*CONSIGNE*
Recopiez mot pour mot le passage de la lettre ouverte qui va de « Depuis maintenant 31 » jusqu'à « de première nécessité. » inclus.

*EXTRAIT*
====

Lettre ouverte, dont la LDH est signataire, adressée au président de la République
Paris, le 10 novembre 2021
Objet : Demande de rendez-vous en soutien aux revendications des grévistes de la faim à Calais
Monsieur le président de la République,
Chaque jour, au nom d’une politique qui vise à dissuader les personnes exilées de transiter par Calais, notre gouvernement franchit des lignes rouges. Chaque jour, il met la France dans l’illégalité et renie ses valeurs en traitant ces personnes de façon inhumaine et dégradante. Il a fallu que trois citoyens s’engagent dans une grève de la faim pour briser le silence assourdissant dans lequel ce drame se poursuit sur notre sol.
Depuis maintenant 31 jours, Anaïs Vogel et Ludovic Holbein ont cessé de s’alimenter pour demander le respect de la dignité et des droits des personnes exilées à Calais.
Comme nous l’avons affirmé dans un communiqué le 26 octobre, rejoints par 180 organisations de la société civile française, nous soutenons pleinement les trois revendications présentées par les grévistes : la fin des expulsions quotidiennes sur Calais, la fin de la destruction des effets personnels des personnes exilées pendant la trêve hivernale, l’ouverture d’un dialogue raisonné et constructif entre les pouvoirs publics et les associations non mandatées par l’Etat sur la distribution de biens de première nécessité.

====

*DONNÉES FOURNIES*
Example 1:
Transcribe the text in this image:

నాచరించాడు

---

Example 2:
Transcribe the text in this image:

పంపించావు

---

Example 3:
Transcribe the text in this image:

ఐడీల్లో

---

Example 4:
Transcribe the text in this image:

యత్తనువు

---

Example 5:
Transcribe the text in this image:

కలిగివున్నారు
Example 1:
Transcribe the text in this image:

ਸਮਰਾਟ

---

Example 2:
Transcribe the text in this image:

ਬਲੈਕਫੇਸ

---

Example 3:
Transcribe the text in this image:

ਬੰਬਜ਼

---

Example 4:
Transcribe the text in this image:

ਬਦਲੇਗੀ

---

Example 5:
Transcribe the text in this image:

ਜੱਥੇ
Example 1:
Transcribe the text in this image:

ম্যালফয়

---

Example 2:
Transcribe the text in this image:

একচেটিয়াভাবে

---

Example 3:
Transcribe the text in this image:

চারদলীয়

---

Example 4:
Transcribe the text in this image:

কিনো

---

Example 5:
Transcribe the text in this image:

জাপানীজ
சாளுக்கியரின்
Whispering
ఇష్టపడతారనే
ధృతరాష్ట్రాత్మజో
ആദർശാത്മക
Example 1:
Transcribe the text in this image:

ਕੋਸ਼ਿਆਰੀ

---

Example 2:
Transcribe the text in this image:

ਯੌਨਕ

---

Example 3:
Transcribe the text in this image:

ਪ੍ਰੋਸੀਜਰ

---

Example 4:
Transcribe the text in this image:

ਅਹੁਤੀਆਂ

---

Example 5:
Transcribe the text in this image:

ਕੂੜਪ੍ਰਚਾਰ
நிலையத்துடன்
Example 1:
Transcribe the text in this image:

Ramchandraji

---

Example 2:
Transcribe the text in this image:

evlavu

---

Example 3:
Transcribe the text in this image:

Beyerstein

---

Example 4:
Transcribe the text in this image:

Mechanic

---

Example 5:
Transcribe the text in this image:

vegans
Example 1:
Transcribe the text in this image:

====

*RÉPONSE ATTENDUE*
Depuis maintenant 31 jours, Anaïs Vogel et Ludovic Holbein ont cessé de s’alimenter pour demander le respect de la dignité et des droits des personnes exilées à Calais.
Comme nous l’avons affirmé dans un communiqué le 26 octobre, rejoints par 180 organisations de la société civile française, nous soutenons pleinement les trois revendications présentées par les grévistes : la fin des expulsions quotidiennes sur Calais, la fin de la destruction des effets personnels des personnes exilées pendant la trêve hivernale, l’ouverture d’un dialogue raisonné et constructif entre les pouvoirs publics et les associations non mandatées par l’Etat sur la distribution de biens de première nécessité.